DESCRIPTION (provided by applicant): Our overall goal is to reduce the morbidity and mortality caused by ovarian serous carcinoma by developing a routine blood screen for earlier detection of incipient disease when current therapies are most effective. Carcinogenesis results in aberrantly expressed and mutated gene products that are potentially antigenic. Such tumor associated antigens (TAAs) and the corresponding immune responses are candidate biomarkers for early stage serous carcinoma. Furthermore, these TAAs may be relevant in the pathogenesis of serous carcinoma and have potential as tumor vaccine antigens. Hypothesis I: Patients generate antibody to TAAs expressed in early stage serous carcinoma. Aim 1: Identify TAAs recognized by sera of patients with early stage serous carcinoma using two complementary technologies; immunoscreening of serous carcinoma cDNA expression libraries (SEREX) and 2D-DIGE/MALDI-TOF of immunoprecipitates from low grade and high grade serous carcinoma. Hypothesis II: Detection of autologous serum antibody to an appropriate panel of TAAs identifies patients with organ-confined and advanced ovarian cancer. Aim 2: Parallel detection of autologous serum antibodies against TAAs of serous carcinoma and, in a large cohort study, to evaluate their predictive value for ovarian cancer. Further we propose to examine the prognostic value and racial differences in antibody to TAAs in sera of serous carcinoma patients. Hypothesis III: Autologous TAAs relevant to ovarian carcinogenesis are expressed by ovarian carcinomas of the same histotype but are absent from, or at a lower level in normal tissue. Aim 3: Determine the expression pattern of TAA panel members in normal and ovarian tumor tissues. We will correlate expression of individual TAAs in tumor tissue with detection of TAA-specific autologous serum antibody. In summary, we propose to develop a highly predictive serum test for early stage serous carcinoma based upon detection of antibody to a panel of ovarian TAAs.
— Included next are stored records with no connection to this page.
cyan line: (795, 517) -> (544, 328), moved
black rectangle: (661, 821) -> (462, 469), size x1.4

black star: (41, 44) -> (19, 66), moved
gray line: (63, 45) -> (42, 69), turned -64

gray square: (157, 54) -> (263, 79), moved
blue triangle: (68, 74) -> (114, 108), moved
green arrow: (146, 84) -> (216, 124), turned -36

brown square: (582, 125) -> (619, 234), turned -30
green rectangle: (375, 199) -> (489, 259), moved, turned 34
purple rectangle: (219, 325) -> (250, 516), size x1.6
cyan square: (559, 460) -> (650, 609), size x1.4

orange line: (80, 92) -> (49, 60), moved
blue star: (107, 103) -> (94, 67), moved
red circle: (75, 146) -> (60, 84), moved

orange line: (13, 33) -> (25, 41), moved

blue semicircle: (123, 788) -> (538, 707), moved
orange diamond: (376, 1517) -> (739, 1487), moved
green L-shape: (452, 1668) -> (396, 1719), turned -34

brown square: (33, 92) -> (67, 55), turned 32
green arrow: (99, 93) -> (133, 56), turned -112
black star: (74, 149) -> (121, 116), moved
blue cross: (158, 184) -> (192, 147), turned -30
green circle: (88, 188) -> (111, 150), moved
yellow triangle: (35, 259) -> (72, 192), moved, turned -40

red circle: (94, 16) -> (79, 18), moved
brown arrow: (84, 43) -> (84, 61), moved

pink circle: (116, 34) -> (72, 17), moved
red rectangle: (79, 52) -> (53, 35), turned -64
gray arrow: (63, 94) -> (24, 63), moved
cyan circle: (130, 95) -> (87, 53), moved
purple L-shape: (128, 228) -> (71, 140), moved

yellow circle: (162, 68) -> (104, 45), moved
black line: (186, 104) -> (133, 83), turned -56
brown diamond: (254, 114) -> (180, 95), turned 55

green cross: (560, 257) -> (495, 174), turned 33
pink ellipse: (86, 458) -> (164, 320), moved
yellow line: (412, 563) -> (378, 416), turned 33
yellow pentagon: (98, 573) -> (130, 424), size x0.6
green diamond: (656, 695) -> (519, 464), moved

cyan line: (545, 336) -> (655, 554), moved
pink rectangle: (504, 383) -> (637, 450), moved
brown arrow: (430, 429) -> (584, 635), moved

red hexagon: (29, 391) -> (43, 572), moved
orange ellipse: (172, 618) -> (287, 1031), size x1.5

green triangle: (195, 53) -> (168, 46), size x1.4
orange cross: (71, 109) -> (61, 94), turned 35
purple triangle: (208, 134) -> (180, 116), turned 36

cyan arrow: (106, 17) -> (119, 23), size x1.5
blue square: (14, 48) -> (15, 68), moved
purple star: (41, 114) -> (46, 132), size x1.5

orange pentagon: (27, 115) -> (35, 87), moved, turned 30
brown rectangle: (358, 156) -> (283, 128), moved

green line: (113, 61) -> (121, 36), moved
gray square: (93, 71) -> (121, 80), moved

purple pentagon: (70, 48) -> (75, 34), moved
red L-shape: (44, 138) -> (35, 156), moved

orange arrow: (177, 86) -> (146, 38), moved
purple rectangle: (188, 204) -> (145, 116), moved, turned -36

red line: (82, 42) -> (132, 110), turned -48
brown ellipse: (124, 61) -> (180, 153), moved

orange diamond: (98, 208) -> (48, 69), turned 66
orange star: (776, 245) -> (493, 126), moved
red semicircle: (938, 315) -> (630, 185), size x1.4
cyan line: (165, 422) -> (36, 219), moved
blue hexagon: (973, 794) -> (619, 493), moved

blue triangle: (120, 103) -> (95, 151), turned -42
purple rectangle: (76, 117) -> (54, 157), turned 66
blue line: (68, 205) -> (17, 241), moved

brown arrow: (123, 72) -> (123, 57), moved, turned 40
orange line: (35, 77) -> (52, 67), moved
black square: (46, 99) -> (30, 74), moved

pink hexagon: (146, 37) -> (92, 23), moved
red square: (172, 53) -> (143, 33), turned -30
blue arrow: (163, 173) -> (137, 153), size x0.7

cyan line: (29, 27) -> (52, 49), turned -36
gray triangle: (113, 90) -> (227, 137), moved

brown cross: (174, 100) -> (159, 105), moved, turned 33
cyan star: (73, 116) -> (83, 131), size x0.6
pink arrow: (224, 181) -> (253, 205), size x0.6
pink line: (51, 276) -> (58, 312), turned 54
描述（由申请人提供）：我们的总体目标是通过开发常规的血液筛选来降低卵巢浆液性癌引起的发病率和死亡率，以便在当前疗法最有效时早期发现初期疾病。致癌作用导致可能具有抗原性的异常表达和突变的基因产物。这种肿瘤相关抗原（TAA）和相应的免疫反应是早期浆液性癌癌的候选生物标志物。此外，这些TAA可能与浆液性癌的发病机理有关，并且具有肿瘤疫苗抗原的潜力。假设I：患者在早期浆液性癌中产生对TAA的抗体。 AIM 1：使用两种补充技术确定早期浆液性癌患者的血清认可的TAA；浆液性癌cDNA表达文库（SEREX）和2D-DIGE/MALDI-TOF的免疫验证来自低级和高级浆液性癌的免疫沉淀物。假设II：检测适当的TAA面板自体血清抗体，可鉴定有器官构成和晚期卵巢癌的患者。 AIM 2：平行检测针对浆液性癌TAA的自体血清抗体，并在一项大型队列研究中评估其对卵巢癌的预测价值。此外，我们建议检查浆液性癌患者血清中TAAS抗体的预后价值和种族差异。假设III：与卵巢癌相关的自体TAA由相同组织型的卵巢癌表达，但在正常组织中不存在或较低水平。目标3：确定正常和卵巢肿瘤组织中TAA面板成员的表达模式。我们将将单个TAA在肿瘤组织中的表达与检测到TAA特异性血清抗体的表达。总而言之，我们建议基于检测到卵巢TAA的抗体的检测，为早期浆液性癌开发高度预测性的血清测试。